▶ [INSTRUCTIONS FOR THE TASK]: Looking at the listing below, work out the number of lines where the string "thumb" shows up, and give that number only.

▶ [DATASET EXTRACT]:
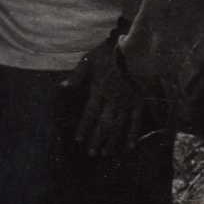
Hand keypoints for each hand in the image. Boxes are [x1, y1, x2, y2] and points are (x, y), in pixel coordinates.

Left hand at [69, 28, 145, 156]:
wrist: (136, 49)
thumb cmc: (111, 53)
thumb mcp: (90, 60)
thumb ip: (77, 75)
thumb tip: (63, 86)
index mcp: (99, 90)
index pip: (90, 113)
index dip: (84, 127)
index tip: (78, 139)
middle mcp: (112, 100)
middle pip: (103, 124)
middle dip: (96, 139)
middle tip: (91, 153)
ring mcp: (127, 103)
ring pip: (118, 126)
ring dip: (112, 141)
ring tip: (106, 153)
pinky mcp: (139, 102)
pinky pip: (136, 121)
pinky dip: (132, 134)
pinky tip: (129, 146)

▶ [TASK RESULT]: 4